CFPB Director Presents Report Raising Concerns about Big Tech and Interest Rates
In testimony before both the Senate Banking Committee and the House Financial Services Committee, CFPB Director Rohit Chopra described areas for concern raised in the agency's "Spring 2022 Semi-Annual Report."
In his testimony, Mr. Chopra said that the CFPB is preparing for a transition into the "digital era" which involves confronting the increasing involvement of big tech firms in banking. He stated that the influence of big tech firms on the banking industry may have a negative impact on competition and user choice. He warned that big tech firms' entry into banking not only poses consumer protection risks, but also limits the ability of smaller firms to compete. He said that the CFPB is proactively working to examine the effects of large technology conglomerates entering payments and financial services, as well as creating conditions for small firms and start-ups to challenge incumbents.

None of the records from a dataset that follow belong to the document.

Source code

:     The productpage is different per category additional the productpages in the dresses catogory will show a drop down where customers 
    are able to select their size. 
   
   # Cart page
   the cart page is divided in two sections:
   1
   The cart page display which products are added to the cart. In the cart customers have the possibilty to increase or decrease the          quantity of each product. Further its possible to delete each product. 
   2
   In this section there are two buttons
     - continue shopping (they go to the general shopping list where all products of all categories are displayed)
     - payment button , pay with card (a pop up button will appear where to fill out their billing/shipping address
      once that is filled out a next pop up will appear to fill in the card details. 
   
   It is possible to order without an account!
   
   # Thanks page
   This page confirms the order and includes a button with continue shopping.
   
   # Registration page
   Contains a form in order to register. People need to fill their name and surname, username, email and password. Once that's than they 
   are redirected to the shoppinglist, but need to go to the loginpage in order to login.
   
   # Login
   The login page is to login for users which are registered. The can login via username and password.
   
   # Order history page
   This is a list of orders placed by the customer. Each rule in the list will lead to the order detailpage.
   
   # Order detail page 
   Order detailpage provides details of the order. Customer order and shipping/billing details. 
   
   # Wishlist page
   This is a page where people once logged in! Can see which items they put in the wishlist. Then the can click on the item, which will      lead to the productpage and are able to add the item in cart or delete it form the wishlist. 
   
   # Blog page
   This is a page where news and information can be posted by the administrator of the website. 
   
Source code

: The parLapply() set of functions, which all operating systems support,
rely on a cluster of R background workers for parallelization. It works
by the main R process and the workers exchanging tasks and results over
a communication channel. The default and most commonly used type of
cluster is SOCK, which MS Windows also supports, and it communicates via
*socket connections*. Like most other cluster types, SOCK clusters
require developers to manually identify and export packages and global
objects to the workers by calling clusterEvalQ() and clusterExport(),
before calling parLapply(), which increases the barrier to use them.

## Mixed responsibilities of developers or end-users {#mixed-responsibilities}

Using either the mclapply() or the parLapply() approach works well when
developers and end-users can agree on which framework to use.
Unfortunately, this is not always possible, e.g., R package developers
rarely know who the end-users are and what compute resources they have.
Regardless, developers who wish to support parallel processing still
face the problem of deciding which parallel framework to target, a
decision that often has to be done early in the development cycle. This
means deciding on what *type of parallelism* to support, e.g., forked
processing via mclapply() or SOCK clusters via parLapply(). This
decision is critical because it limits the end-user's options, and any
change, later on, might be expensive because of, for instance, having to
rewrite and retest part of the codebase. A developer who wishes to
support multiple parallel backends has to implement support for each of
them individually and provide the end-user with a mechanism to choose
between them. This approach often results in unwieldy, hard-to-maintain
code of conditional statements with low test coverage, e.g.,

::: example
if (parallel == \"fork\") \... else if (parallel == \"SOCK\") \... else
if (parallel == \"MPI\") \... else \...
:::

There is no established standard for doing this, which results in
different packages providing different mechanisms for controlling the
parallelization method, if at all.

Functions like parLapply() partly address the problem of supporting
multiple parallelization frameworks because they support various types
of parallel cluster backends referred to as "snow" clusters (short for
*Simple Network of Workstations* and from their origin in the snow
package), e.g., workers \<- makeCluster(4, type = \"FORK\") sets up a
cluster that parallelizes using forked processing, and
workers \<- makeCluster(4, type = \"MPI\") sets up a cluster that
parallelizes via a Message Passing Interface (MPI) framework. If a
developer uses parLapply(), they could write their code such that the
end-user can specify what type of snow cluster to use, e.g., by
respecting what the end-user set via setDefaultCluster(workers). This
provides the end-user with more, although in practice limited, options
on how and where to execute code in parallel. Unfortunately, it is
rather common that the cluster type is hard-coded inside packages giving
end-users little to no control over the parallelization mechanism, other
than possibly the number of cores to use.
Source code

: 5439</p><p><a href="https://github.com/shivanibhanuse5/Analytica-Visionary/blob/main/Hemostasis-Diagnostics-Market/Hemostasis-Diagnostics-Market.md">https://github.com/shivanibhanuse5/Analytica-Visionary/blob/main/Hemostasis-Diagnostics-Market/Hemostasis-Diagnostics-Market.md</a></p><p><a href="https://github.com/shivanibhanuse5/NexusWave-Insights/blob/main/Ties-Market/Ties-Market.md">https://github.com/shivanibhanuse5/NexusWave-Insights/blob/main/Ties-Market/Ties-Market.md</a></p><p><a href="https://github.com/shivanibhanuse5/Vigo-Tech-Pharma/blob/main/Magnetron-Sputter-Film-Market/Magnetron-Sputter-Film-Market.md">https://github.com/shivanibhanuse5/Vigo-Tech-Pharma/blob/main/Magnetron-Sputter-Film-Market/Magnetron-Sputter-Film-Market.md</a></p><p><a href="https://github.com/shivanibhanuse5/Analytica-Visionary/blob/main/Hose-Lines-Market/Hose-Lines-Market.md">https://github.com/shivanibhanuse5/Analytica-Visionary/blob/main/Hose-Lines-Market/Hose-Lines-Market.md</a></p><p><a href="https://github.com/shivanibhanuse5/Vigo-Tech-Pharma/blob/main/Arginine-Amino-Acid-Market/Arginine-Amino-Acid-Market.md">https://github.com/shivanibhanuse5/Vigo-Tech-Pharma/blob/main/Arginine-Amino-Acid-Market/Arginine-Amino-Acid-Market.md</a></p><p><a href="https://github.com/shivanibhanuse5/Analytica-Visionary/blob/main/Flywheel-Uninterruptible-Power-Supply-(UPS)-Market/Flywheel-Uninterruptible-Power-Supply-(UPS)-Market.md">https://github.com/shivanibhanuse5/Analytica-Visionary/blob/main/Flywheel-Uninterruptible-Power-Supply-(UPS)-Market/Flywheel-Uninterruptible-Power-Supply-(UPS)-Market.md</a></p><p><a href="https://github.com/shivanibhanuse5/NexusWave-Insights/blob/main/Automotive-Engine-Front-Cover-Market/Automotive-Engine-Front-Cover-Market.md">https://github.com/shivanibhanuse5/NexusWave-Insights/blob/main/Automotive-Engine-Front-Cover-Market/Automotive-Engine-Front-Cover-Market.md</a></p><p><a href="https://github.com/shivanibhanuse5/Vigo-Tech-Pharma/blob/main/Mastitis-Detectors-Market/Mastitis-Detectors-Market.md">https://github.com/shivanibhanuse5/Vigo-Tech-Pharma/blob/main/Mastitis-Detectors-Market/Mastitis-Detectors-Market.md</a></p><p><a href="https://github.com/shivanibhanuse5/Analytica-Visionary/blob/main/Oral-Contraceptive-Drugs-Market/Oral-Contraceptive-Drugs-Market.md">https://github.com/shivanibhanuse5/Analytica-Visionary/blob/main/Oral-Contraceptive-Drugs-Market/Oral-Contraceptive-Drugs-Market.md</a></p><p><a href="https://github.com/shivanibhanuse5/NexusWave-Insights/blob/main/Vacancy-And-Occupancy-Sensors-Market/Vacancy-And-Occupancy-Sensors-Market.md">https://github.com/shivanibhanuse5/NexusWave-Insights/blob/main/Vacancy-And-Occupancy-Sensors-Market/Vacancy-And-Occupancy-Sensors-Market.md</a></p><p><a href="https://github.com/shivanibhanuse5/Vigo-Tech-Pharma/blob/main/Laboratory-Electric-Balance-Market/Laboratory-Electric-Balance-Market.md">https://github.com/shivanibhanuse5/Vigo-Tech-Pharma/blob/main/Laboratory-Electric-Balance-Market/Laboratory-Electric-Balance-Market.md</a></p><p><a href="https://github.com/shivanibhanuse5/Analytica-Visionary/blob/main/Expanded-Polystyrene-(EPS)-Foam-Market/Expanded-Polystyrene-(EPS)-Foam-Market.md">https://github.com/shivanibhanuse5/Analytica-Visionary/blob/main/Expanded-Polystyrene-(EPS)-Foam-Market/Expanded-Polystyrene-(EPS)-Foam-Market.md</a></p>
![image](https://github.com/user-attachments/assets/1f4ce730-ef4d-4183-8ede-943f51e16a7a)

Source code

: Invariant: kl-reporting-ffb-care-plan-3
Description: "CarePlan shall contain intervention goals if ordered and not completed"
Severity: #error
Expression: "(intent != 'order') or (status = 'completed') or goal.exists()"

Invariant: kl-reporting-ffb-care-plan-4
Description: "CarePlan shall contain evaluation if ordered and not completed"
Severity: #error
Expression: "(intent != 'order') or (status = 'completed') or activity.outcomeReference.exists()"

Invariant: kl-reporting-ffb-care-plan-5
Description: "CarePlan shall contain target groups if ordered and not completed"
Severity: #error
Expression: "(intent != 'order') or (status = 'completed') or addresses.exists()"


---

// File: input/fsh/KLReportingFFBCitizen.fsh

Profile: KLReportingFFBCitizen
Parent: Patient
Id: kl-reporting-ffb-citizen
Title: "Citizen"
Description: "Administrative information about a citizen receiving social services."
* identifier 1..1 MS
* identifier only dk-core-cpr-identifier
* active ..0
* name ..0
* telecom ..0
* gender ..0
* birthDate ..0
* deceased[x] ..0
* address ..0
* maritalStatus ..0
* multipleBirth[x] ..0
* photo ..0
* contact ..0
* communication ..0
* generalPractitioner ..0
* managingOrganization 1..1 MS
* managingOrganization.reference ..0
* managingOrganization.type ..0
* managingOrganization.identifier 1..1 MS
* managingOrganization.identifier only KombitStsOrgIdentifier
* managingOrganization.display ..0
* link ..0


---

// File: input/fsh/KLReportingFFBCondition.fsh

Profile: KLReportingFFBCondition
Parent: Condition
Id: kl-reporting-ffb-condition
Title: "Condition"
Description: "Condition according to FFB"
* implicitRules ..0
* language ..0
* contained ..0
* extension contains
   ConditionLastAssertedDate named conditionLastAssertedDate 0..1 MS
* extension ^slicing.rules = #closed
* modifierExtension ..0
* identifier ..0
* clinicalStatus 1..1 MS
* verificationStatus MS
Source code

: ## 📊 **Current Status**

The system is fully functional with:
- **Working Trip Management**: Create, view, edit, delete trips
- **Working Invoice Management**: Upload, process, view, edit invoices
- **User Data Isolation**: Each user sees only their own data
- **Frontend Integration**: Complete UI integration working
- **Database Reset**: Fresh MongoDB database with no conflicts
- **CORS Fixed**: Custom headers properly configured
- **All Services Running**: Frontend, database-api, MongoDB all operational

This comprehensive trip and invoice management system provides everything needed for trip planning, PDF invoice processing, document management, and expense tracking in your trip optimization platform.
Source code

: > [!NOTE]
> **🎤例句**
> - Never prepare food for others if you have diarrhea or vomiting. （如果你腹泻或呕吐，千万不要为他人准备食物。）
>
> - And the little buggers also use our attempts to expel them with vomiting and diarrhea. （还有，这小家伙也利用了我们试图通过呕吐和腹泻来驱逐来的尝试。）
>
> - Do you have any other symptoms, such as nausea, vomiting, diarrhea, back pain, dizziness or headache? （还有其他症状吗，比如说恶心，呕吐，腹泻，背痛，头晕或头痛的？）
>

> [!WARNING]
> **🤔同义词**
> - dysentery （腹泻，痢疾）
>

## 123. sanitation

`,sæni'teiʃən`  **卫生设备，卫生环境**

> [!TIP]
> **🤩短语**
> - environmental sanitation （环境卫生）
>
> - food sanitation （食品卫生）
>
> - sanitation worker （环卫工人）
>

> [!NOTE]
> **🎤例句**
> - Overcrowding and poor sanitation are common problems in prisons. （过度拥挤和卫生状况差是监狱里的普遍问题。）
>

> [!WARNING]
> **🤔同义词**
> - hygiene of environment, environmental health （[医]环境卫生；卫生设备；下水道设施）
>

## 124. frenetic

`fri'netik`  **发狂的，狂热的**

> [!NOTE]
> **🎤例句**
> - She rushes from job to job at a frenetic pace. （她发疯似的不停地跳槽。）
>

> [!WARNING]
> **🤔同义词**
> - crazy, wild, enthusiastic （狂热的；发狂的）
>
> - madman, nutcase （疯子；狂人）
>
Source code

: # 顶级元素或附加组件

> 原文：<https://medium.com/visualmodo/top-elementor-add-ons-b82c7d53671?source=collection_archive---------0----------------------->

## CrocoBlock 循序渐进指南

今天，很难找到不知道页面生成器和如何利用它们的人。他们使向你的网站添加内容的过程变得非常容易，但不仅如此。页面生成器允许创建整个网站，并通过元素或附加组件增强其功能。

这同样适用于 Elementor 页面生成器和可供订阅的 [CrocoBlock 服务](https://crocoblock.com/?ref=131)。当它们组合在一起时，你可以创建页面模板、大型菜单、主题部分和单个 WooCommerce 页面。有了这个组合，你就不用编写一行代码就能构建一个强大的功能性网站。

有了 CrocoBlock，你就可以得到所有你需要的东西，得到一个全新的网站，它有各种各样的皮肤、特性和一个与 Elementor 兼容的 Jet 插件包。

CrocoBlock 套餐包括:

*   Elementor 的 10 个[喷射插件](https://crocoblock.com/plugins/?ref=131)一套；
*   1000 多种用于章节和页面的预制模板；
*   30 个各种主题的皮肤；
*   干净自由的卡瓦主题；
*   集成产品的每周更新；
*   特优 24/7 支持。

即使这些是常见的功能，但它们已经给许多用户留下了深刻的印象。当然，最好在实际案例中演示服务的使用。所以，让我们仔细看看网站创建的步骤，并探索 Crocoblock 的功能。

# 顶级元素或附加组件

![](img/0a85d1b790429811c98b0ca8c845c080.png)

Mr. Chopra also raised concerns about the impact of interest rates on credit cards. He said that the rise in interest rates coupled with inflation are resulting in rising household debt (specifically auto loan debt and credit card debt).
Mr. Chopra urged Congress to take steps to (i) preserve the neutrality and nondiscrimination of nonbank payment platforms, (ii) increase personal financial data rights to prevent overreach from big tech firms and (iii) protect consumer privacy and autonomy.